Here is a very generic example:
//Form I am modifying
public partial class MyForm : Form
{
public int myVariable1;
public int myVariable2;
//Constructor and other methods here
private void setVar(int replacementValue)
{
myVariable1 = replacementValue;
}
}
…then in a separate dll…
//My plugin
public class MyPlugin : IMyPluginBase
{
MyForm theForm; //Reference to the form in the main application
//Constructor and other methods here
private void setVar(int replacementValue)
{
theForm.myVariable2 = replacementValue;
}
}
In this example the function in the form sets ‘myVariable1’, but the ‘setVar’ function in the plugin sets ‘myVariable2’.
So, the question is, in the case of this example, can I replace/override the form’s ‘setVar’ function with the one in the plugin?

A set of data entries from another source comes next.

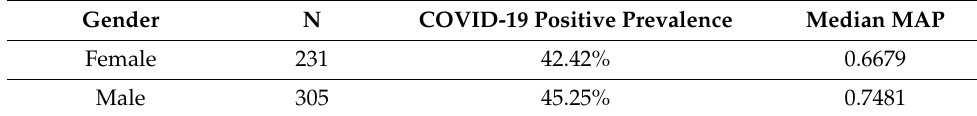
Table 6. MAP performance calculated for each gender.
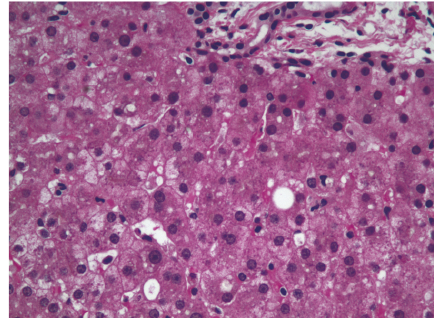
Figure 3: Liver biopsy showed focal steatosis, focal nonspecific chronic inflammation, and a nonspecific increase in the lipochrome pigment in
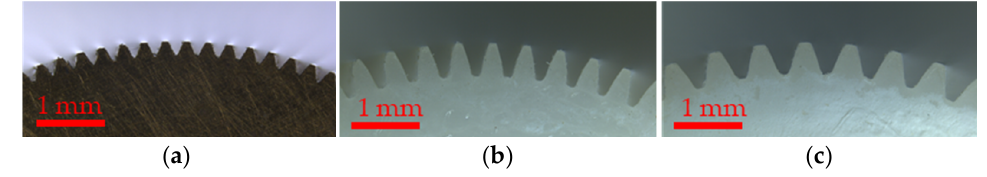
Figure 2. Types of gears used in the corrugating process: ( a ) module 0.1, ( b ) module 0.15, and ( c ) module 0.2.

Maybe with messages or reflection?
No. You cannot “replace” or overide private non-virtual methods in C#.
The C# language (and .NET runtime) don’t support dynamic replacement of methods in the manner you describe. Very few languages support this capability, to my knowledge (I believe that SmallTalk and Objective-C both do).
If this is the only place in your application where you need this kind of extensibility, you can achieve it through an interface, delegate, or inhertance+virtual methods. Any of these approaches could work … which one you choose depends on what kind of extensibility you desire.
If you expect to have many such extensibility points in your app, then you should probably take a look at the Managed Extensibility Framework (MEF). It provides a Microsoft-supported model for creating plug-in architectures using patterns and technique that work well in .NET.